What is needed:
When you reach the line containing "混合迁移 | 灵活选择，最佳实践 |" in the entries below, start writing out each line exactly, and stop after the line containing "自定义迁移 | 完全控制，兼容性好 |".

====== Data to process ======

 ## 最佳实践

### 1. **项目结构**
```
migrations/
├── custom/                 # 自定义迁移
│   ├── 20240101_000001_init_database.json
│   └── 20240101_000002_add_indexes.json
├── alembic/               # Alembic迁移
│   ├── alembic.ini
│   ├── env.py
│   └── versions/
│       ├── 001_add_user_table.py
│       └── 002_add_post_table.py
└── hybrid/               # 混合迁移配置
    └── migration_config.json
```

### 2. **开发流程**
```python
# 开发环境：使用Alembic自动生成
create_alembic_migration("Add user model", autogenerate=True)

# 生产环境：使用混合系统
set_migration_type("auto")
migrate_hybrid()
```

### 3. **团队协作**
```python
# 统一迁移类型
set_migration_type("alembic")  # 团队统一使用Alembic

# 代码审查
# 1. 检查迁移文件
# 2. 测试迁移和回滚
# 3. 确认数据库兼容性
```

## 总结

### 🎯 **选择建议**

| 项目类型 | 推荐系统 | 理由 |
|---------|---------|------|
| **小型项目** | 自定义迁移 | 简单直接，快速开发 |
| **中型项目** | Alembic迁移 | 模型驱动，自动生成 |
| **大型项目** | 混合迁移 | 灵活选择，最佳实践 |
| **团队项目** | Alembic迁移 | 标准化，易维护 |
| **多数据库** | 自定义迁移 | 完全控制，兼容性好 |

======
====== Data to process ======

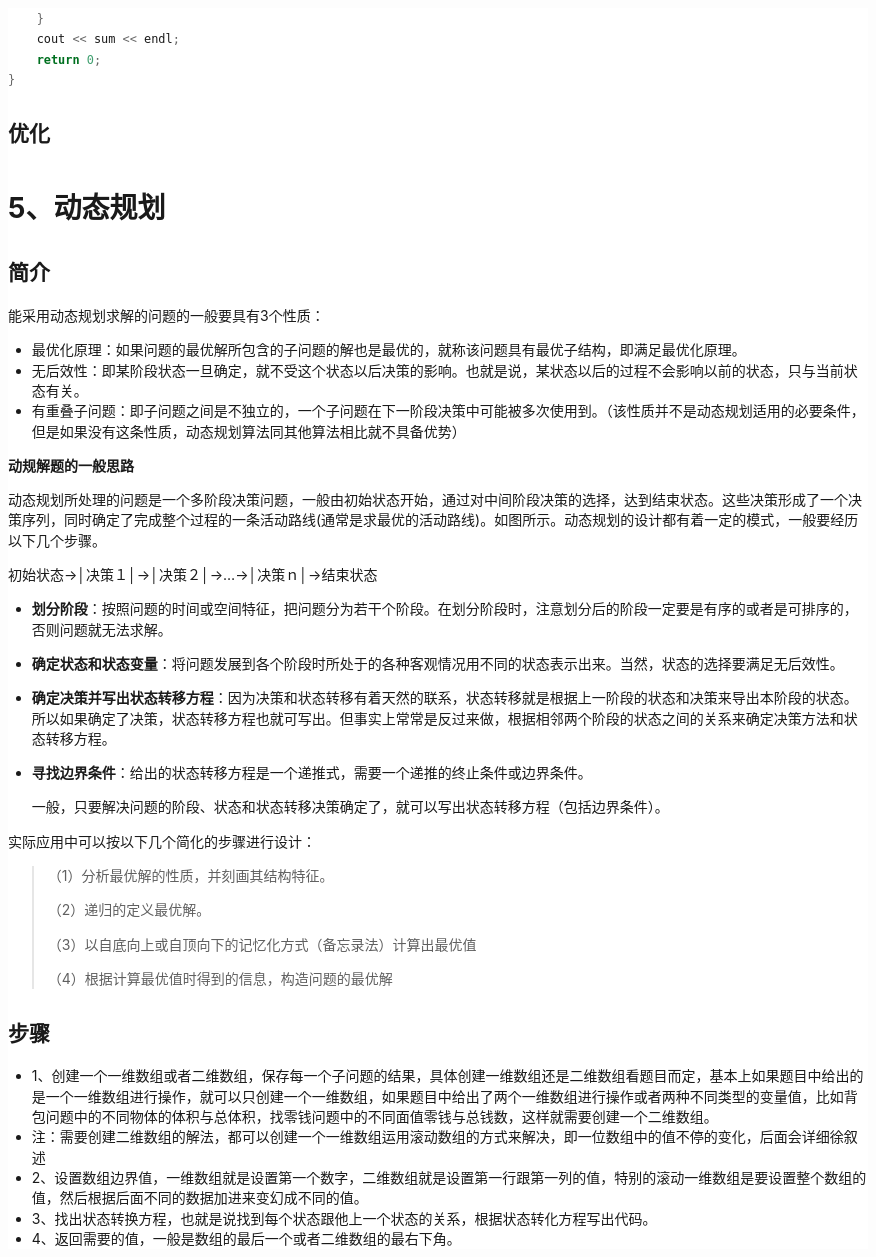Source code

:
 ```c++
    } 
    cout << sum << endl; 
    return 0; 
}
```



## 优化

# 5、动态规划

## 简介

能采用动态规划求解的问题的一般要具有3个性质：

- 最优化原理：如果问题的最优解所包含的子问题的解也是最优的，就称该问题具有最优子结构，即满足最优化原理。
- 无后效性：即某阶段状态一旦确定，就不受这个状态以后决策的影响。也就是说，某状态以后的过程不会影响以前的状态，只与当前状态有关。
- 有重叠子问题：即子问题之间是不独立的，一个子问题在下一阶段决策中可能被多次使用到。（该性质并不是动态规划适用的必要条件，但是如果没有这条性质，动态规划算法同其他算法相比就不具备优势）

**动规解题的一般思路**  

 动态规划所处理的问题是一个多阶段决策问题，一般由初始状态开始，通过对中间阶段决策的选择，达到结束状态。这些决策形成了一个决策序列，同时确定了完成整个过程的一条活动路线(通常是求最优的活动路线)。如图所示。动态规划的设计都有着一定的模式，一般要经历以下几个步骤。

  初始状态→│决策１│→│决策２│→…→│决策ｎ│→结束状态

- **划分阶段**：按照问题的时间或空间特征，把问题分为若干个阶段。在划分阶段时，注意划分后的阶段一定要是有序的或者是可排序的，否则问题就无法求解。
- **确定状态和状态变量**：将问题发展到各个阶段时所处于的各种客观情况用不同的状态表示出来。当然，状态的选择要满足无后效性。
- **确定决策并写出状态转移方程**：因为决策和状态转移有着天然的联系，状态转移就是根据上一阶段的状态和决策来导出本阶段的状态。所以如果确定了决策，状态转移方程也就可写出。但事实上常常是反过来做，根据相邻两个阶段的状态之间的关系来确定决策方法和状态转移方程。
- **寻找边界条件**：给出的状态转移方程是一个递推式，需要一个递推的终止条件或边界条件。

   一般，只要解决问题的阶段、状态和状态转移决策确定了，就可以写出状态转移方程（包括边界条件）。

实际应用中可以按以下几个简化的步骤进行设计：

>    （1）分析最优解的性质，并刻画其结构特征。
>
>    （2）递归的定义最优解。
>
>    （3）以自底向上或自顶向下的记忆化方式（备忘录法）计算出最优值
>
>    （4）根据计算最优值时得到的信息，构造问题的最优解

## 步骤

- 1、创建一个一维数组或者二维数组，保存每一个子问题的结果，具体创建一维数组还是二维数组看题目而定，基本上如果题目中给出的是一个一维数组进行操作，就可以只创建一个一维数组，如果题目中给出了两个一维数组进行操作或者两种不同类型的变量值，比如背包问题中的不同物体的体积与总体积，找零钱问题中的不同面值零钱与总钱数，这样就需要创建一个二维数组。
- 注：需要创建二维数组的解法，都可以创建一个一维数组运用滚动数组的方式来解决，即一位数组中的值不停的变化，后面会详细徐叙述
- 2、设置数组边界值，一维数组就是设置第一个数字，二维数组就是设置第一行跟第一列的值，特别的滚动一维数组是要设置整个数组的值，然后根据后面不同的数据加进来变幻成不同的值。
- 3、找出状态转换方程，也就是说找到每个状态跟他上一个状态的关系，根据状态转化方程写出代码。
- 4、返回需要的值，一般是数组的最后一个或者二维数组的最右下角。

======

Written reply:
| **大型项目** | 混合迁移 | 灵活选择，最佳实践 |
| **团队项目** | Alembic迁移 | 标准化，易维护 |
| **多数据库** | 自定义迁移 | 完全控制，兼容性好 |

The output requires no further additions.